* RECORDS

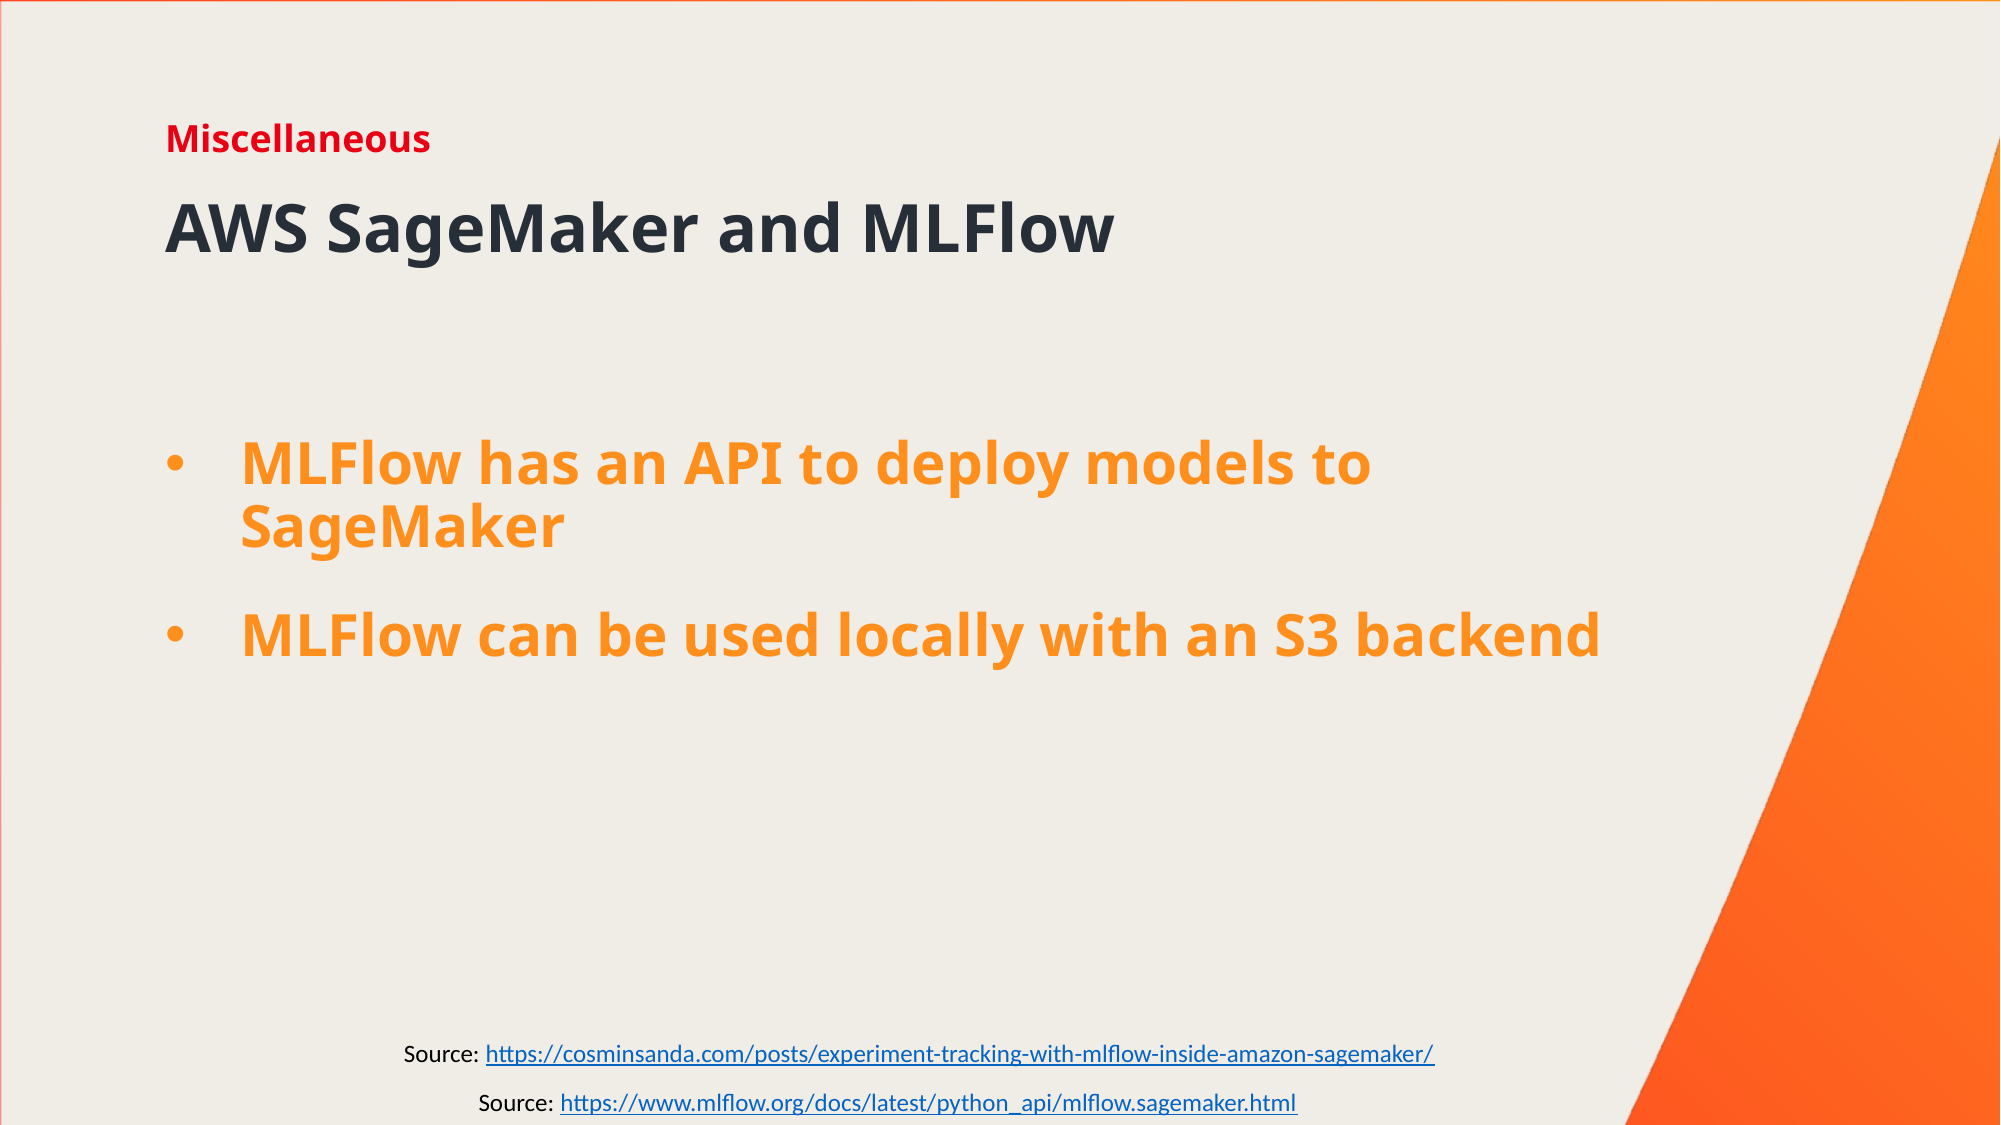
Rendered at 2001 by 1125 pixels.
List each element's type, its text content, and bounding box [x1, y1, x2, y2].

text_box Source: https://cosminsanda.com/posts/experiment-tracking-with-mlflow-inside-amazon-sagemaker/ [389, 1029, 1451, 1075]
text_box Source: https://www.mlflow.org/docs/latest/python_api/mlflow.sagemaker.html [463, 1079, 1313, 1125]
list MLFlow has an API to deploy models to SageMaker MLFlow can be used locally with an S3 backend [150, 426, 1627, 1030]
picture [3, 2, 2000, 1125]
list Miscellaneous [150, 112, 1611, 170]
title AWS SageMaker and MLFlow [150, 187, 1611, 279]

* ACTIVITY
Leave out every picture and copy the rest of the records exactly.

* TASK RESULT
Rendered at 2001 by 1125 pixels.
List each element's type, its text content, and bounding box [x1, y1, x2, y2].

text_box Source: https://cosminsanda.com/posts/experiment-tracking-with-mlflow-inside-amazon-sagemaker/ [389, 1029, 1451, 1075]
text_box Source: https://www.mlflow.org/docs/latest/python_api/mlflow.sagemaker.html [463, 1079, 1313, 1125]
list MLFlow has an API to deploy models to SageMaker MLFlow can be used locally with an S3 backend [150, 426, 1627, 1030]
picture [3, 2, 2000, 1125]
list Miscellaneous [150, 112, 1611, 170]
title AWS SageMaker and MLFlow [150, 187, 1611, 279]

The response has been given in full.